The price of bad prisons
Once again it has taken tragic rioting and bloodshed to draw public attention to the deplorably slow progress in the US toward penal reform. News reports noted that the weekend riot at the New Mexic State Penitentiary, which took the lives of so many inmates and left the prison in ruins, was the most serious since the Attica uprising in upstate New York in 1971. In the years between the Attica and New Mexico outbreaks, there has been a steady stream of less spectacular inmate revolts at other institutions. There has also been some encouraging movement in a few states toward modernization of penal institutions with corrections officials, for instance, placing greater emphasis on alternatives to prison for nonviolent offenders.
But the sad fact is that these remain the exceptions to the regrettably outdated and overcrowded bastille-like prisons that remain all-too-familiar blotches on the landscape and on the nation's conscience.

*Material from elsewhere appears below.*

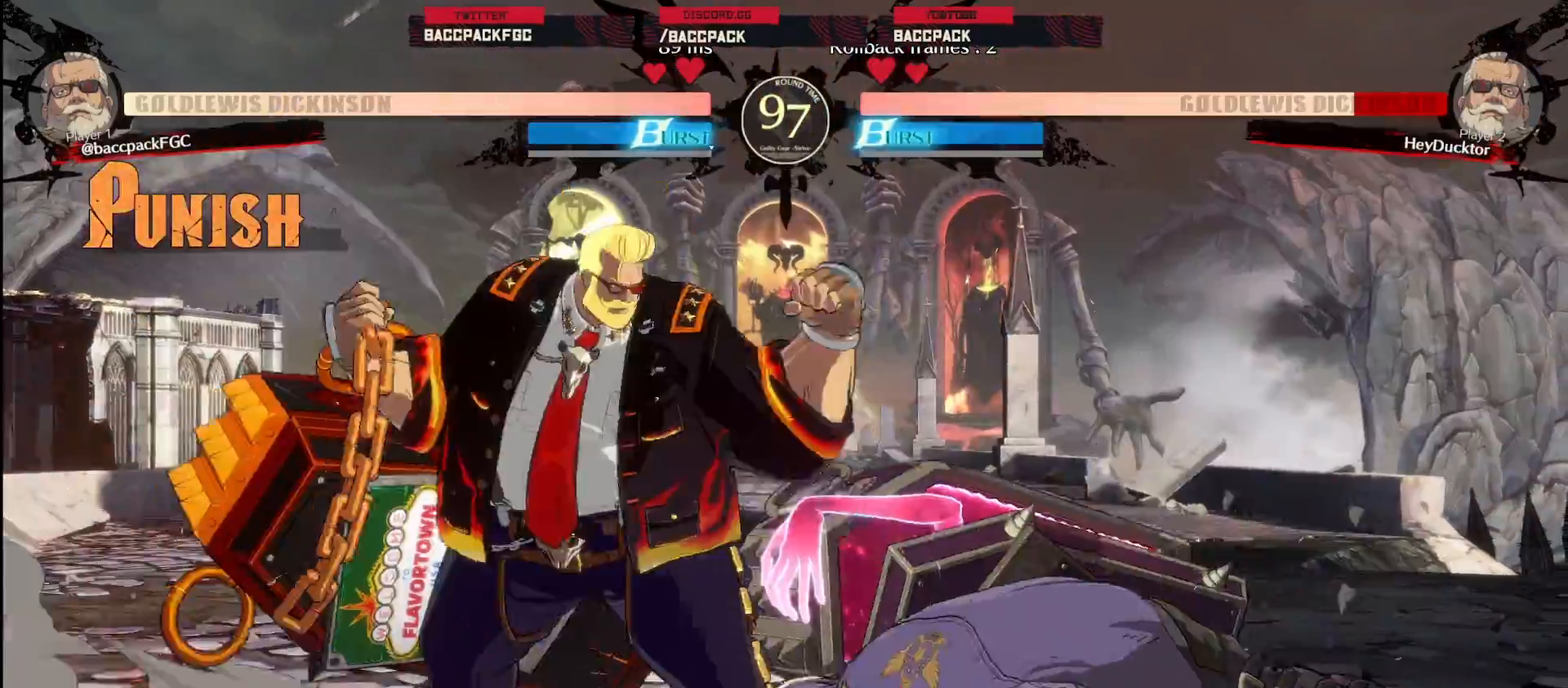
{"buttons": ["CIRCLE", "DPAD_DOWN"], "events": [[17, "DPAD_RIGHT", "down"], [100, "DPAD_DOWN", "down"], [167, "CIRCLE", "down"], [183, "DPAD_RIGHT", "up"], [233, "CIRCLE", "up"], [350, "CIRCLE", "down"], [417, "CIRCLE", "up"], [500, "CIRCLE", "down"]]}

Chief Justice Warren Burger's weekend plea for lawyers to focus greater efforts on prison reform is one all Americans ought to heed. "It is folly to establish a system of justice allowing each criminal defendant the most elaborate due process, free counsel, and the most expensive trials known anywhere," he asserted, "and then cast the guilty into 19th century penal institutions."
Corrections experts say the US prison population has grown from 200,000 to more than 300,000 over the past decade. In many states overcrowding is reaching crisis proportions. Simply putting emphasis on more and bigger prisons, however , is not the answer to overcrowding nor to the problem of crime. Corrections studies have shown imprisonment does not turn around a climbing crime rate.
A certain number of maximum security prisons must be maintained, of course, to handle the relatively small percentage of the prison population which comprises hardened criminals. In such institutions a recurring need is for more enlightened attitudes among prison employees toward inmates, greater sensitivity to the rights of convicts, and more displays of respect for them as fellow human beings.
The overriding need is for greater emphasis on rehabilitation of nonviolent offenders through more extensive use of alternatives to imprisonment, such as community centers, work release programs, and half-way houses. Much of the pressure of overcrowding could be relieved by dealing with first-time and other less dangerous offenders, for instance, in this manner. The recent trend toward laws that mandate and, in some cases, extend sentences has made overcrowding worse. The proposed US Criminal Code reforms currently before Congress will only add to the problem unless its complex sentencing procedures place more stress than they currently do on alternatives to imprisonment.
The whole question of prison reform calls for urgent attention. The public tendency unfortunately is to shove this disagreeable topic out of sight and out of mind, much as society tries unsuccessfully to do with its convicted lawbreakers. The tragedy in New Mexico discloses the fallacy and danger of continued neglect.